イヤホンのケーブルはなぜ絡まってしまうのか

イヤホンのケーブルって、よく絡まりますよね。僕はそんなとき、毎回イヤホンをかなぐり捨てて逃げ出したくなります。がっちり絡みついた結び目をほどくのは、なかなかに大変です。片づける時、きちんと収納したつもりなのに必ず絡み合ってしまいます。

さて、この現象について……いや、少なくともこの現象に「近いもの」について、科学的な研究があるのです。この研究によって、紐状のものは揺さぶられると自然に絡み合ってしまうことが判明しました。イヤホンが絡まって困っているのは僕だけではないことに、ちゃんと理由があったわけですね。

さらにうれしいことがあります。この研究結果は僕たちに、絡まったコードをほどく作業から永遠に開放してくれる可能性を示唆してくれています。この実験を「紐解く」には、2007年に遡る必要があります。カリフォルニア大学サンディエゴ校の物理学教授と学生が、紐がどのように絡まり合うのかを、正確につきとめようとしたのです。

結び目は簡単に形成されるという研究結果

まずプラスチックの箱の内部に、さまざまな長さと柔軟性を持つ紐を垂らします。それを、時間やスピードをさまざまに変えながら攪拌してみました。そして、できた結び目を「結び目理論」という数学理論を用いて、コンピュータ上で細かく分類しました。

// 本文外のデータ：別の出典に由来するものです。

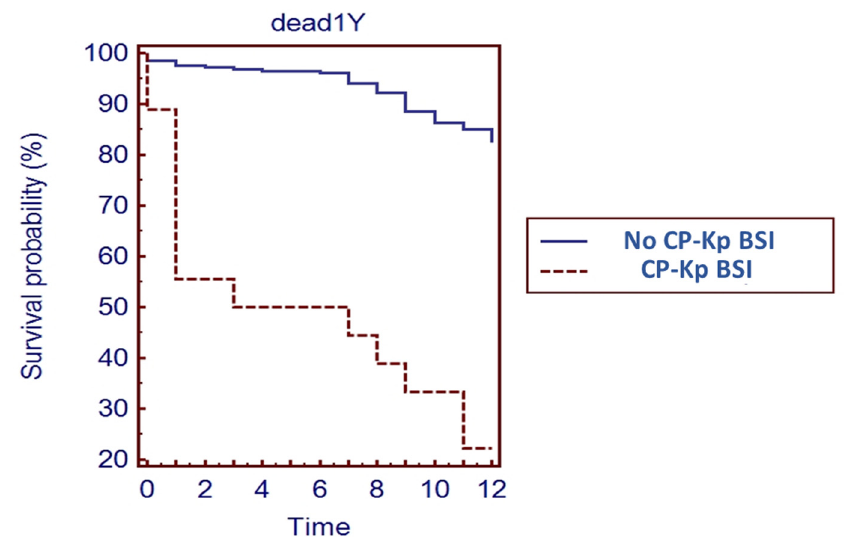
Figure 1. Kaplan–Meier survival curve for SOT recipients with CP- Kp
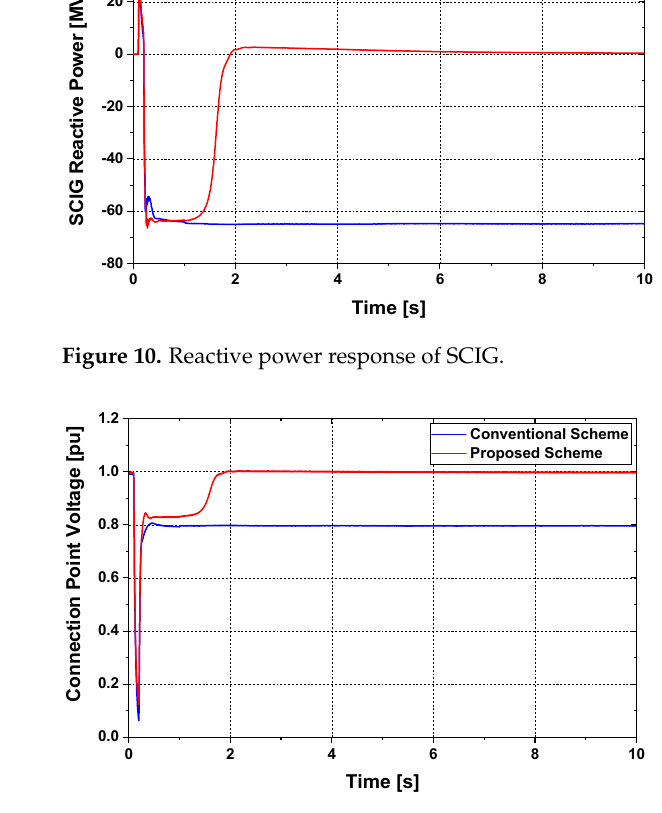
Figure 13. Reactive power response at the connection point. Figure 14. Active power response at the connection point. Figures 15 and 16 represent the response of active power of SCIG and DFIG, respec- tively, where Case 2 showed better performance. Figure 17 illustrated the rotor speed re- sponse of DFIG.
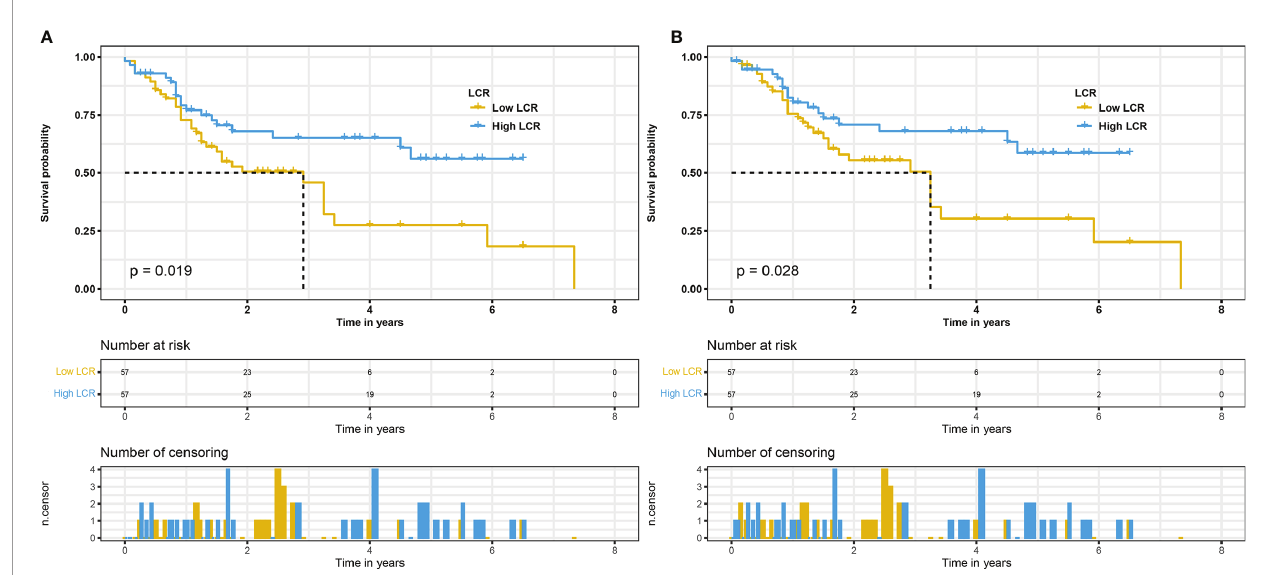
FIGURE 6 | Kaplan – Meier curves for OS in patients with radical cystectomy strati fi ed based on LCR after propensity score matching (A) . Kaplan – Meier curves for DFS in patients with radical cystectomy strati fi ed based on LCR after propensity score matching (B) . OS, overall survival; LCR, lymphocyte – C-reactive protein ratio; DFS, disease-free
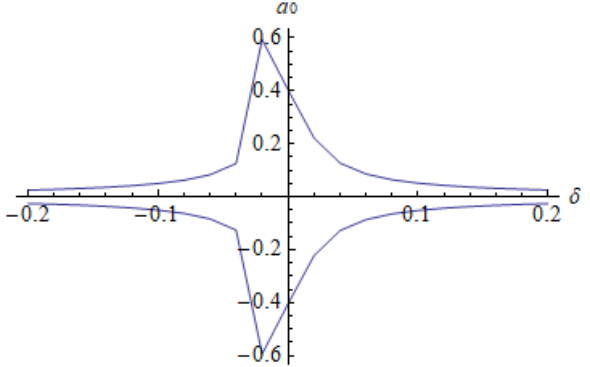
Figure 3. The variation of a 0 given by Equation (61) on the domain [-0.2,0.2].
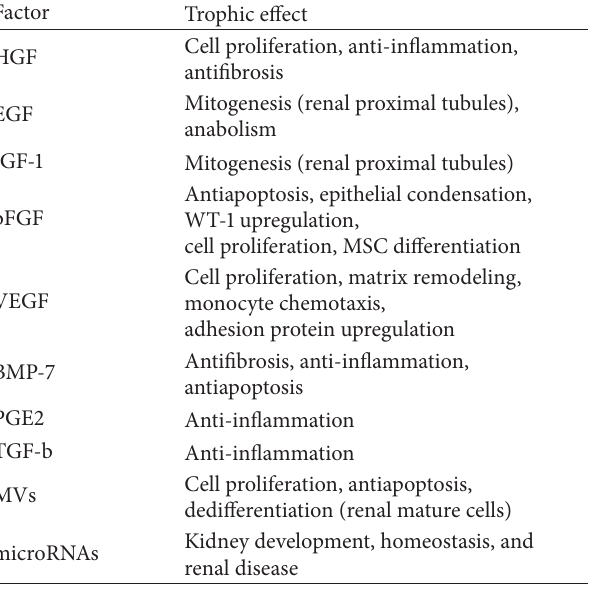
Table 2: Summary of the adult kidney stem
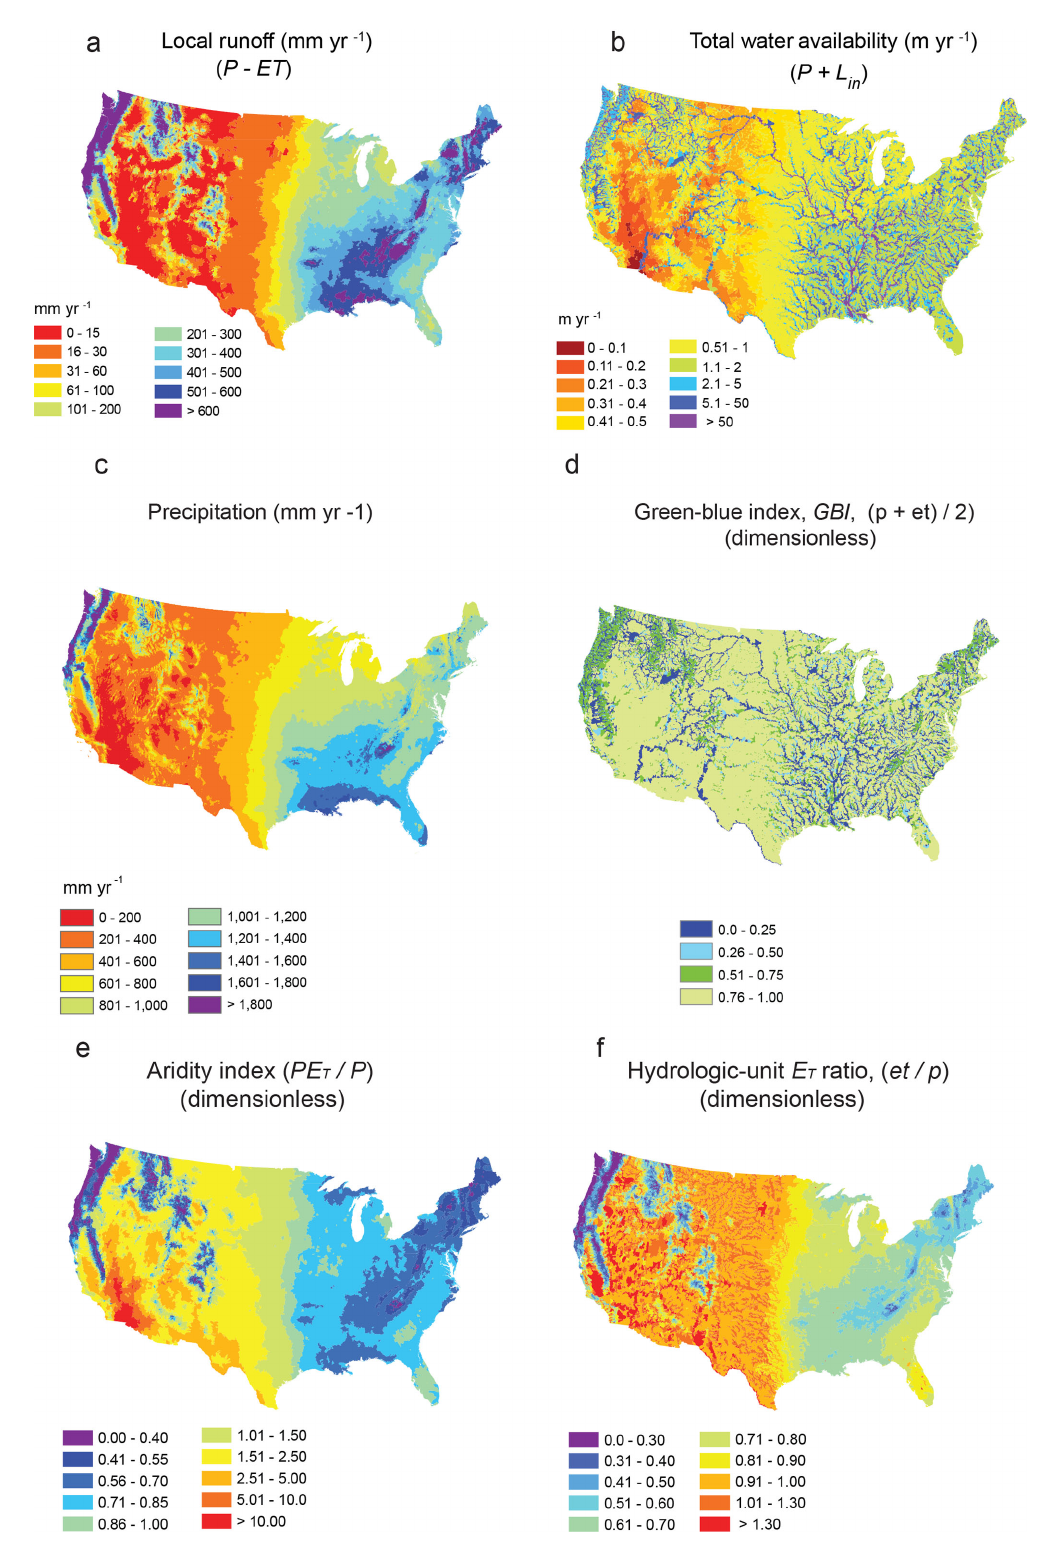
Figure 3. Classic (a, c, e) and newly introduced (b, d, f) indicators of terrestrial water availability for 53400 networked hydrologic units of the conterminous USA, on a mean-annual basis for 1896–2006. See text and Table 2 for indicator definitions. (a) Local runoff (mmyr − 1 ), and (f) hydrologic-unit-evapotranspiration ratio (et /p , dimensionless).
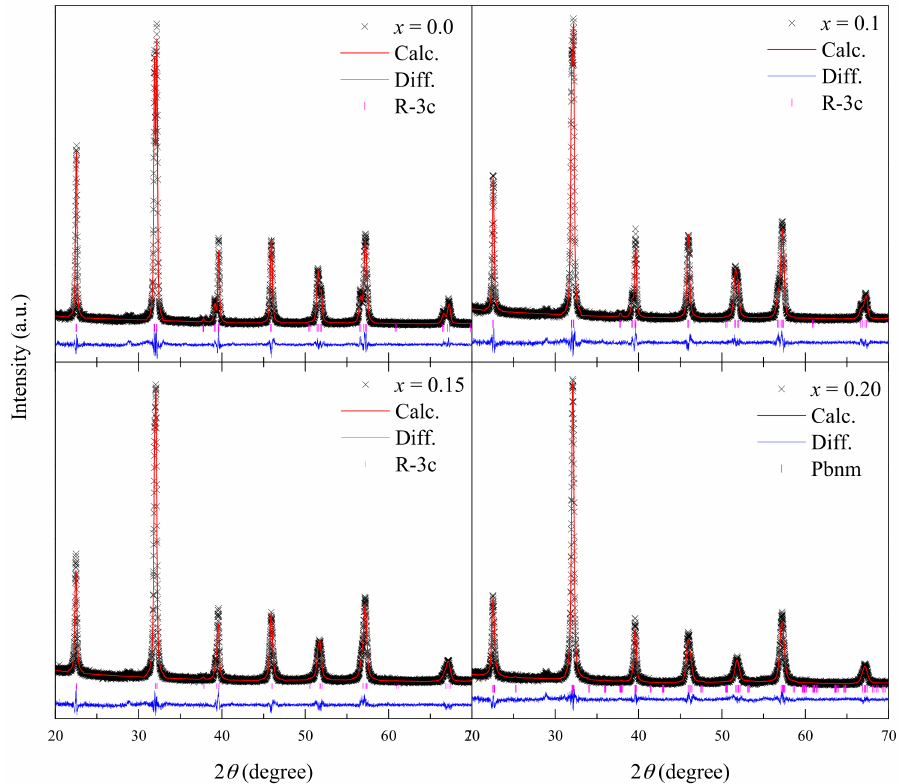
Figure 2. The Rietveld refinement of the XRD patterns for Bi 1 − x La x Fe 0.95 Co 0.05 O 3 samples ( x = 0.05, 0.10, 0.15, and 0.20). Table 1. The refined lattice parameters ( a , b , and c ), goodness of fit ( χ 2 ), and magnetic parameters (saturation magnetization M s , remenant magnetization M r , and coercivity H c ) for all samples. x = 0.0 x =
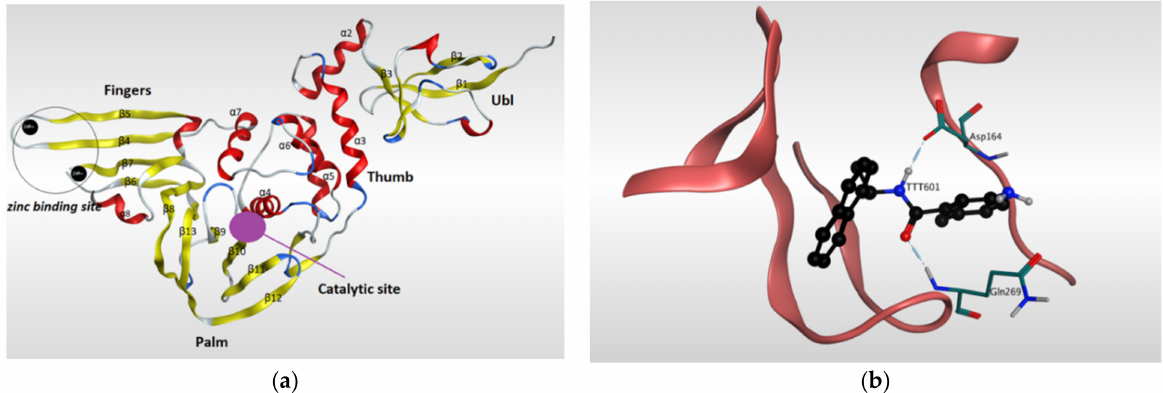
Figure 5. Ribbon representation of Papain-like protease of SARS-CoV-2. ( a ) Ribbon representation of the structure of Papain-like protease of SARS-CoV-2 (PDB: 7CMD ) in its open conformation after removal of the ligand. It illustrates the four subdomains of the enzyme: N-terminal ubiquitin-like domain (Ubl, β 1-3), α -helical Thumb domain ( α 2-7), β - stranded Finger domain ( β 4-7), and Palm domain ( β 8-13). B-sheets are colored in yellow, while α -helices are colored in red. ( b ) Ribbon representation of liganded Papain-like protease of SARS-CoV-2 (PDB: 7CMD ) with GRL0617 and its interaction with the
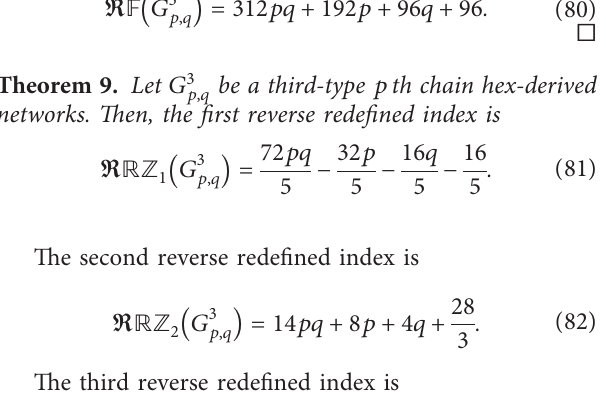
Table 2: Numerical comparison of R ABC , R GA , R M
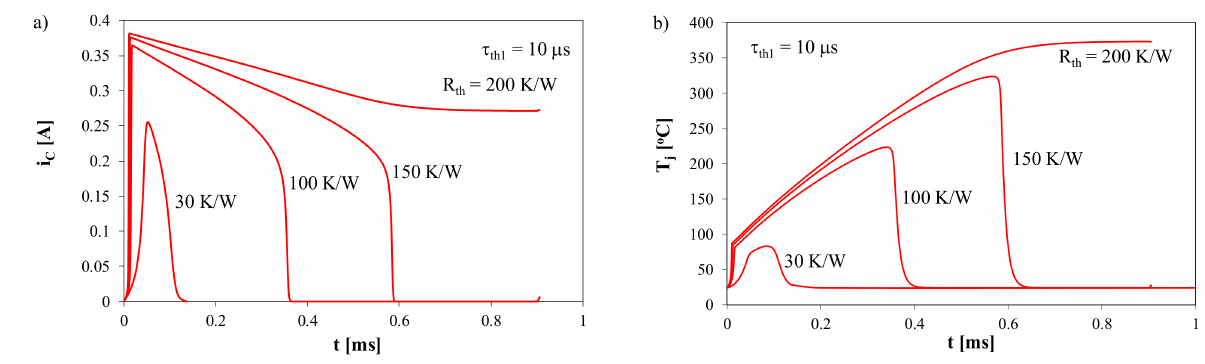
Figure 9. Collector current ( a ) and junction temperature ( b ) of the BJT with different values of its thermal resistance. In Figure 10 the influence of the electrical capacitances in the model of the BJT is illustrated.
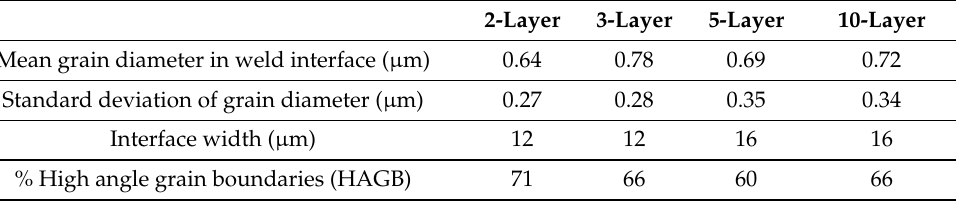
Table 1. Summary of the welding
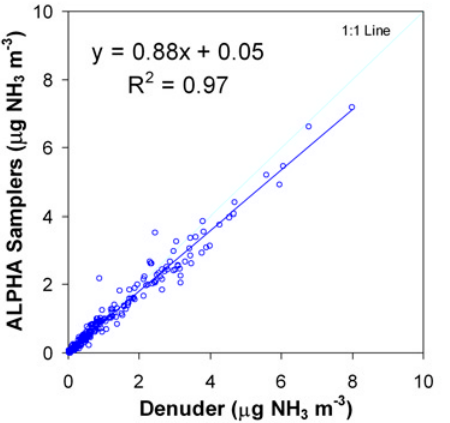
FIGURE 7 . Comparison of individual monthly NH 3 concentrations from triplicate ALPHA samplers operated alongside an active denuder system, as part of the ongoing methods validation at 9 sites in the DETR U.K. National Ammonia Monitoring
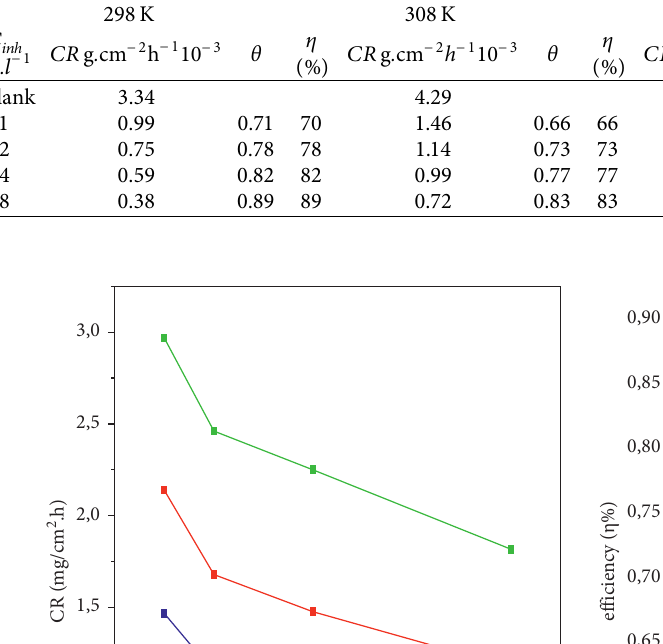
Table 1: Carbon steel corrosion weight loss results in a 1M HCl solution in the absence and presence of different inhibitor concentrations and EEW temperatures from 298 to 328 K.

「結び目理論」は物理学から生物学まで幅広く応用されていますが、単純に紐が絡まる原理とその過程の解析することにも優れています。

「結び目理論」においては、紐は常に「閉じた輪」として想定されます。そこでこの実験では、絡まった後に端を結び合わせて輪にされました。

3,400回以上の落下テストを含めた基礎実験の結果、研究者2人はいくつかの発見をしました。まず、結び目は簡単に形成されるということがわかりました。10秒間・10ローテーション以内の撹拌でも、垂らした紐の半数に結び目ができたのです。ですからみなさん、イヤホンが絡んでも落ち込む必要はありません。結び目は、必ずできるものなのです。

できる結び目は、決まって1つ結び

不思議なのは、こうしてできる結び目のほぼすべては、緩めの1つ結び(数学者が言うところの「prime knot」)のみであるということです。2箇所に結び目ができる「composite knots」にはならないのです。

この実験が行われなければ、双方の結び目の形成が可能なのだと思われるところでした。

しかし実際は、紐は何度でも同じ行程で絡まりました。

紐はまず、ループを描くようにとぐろを巻きます。

重なり合った紐は、交差した末に「こより」のような形状になります。

交差の数にもよりますが、11箇所くらいになると、絡み合いは非常に複雑になります。

さて、結び目の形成過程と原理はわかったわけですが、イヤホンが絡んでしまった被害者に希望はあるのでしょうか。

数学的に裏付けられたイヤホンの絡まり予防法

研究者によりますと、紐が長ければ長いほど、長時間揺さぶられれば揺さぶられるほど、結び目が形成される可能性は高くなるといいます。一方で、振り回されるスピードが速すぎる場合は、絡まる暇がないため、結び目ができる可能性は低下します。

紐が固い場合も結び目が形成される可能性は下がりますし、収納する箱を小さくして、紐を入れるスペースを狭くすることも、結び目の形成を防ぐには有効です。

医学においても、(へその緒に結び目ができる)臍帯真結節が頻繁には起こらないのは、羊膜腔が狭く、結び目ができるスペースが無いためだと考えられていることは、興味深いことです。

つまり、数学で裏付られたイヤホンの絡まり予防法は、イヤホンを小さなスペースにぎゅっと詰め込むことです。動かないよう何かに巻き付けておくのも理想です。

もしそれでも結び目ができてしまうようであれば、そこは開き直って、複雑な結び目に驚嘆してしまうのはいかがでしょうか。編み物がお好きな方であれば、きっとほどくこともできますよ。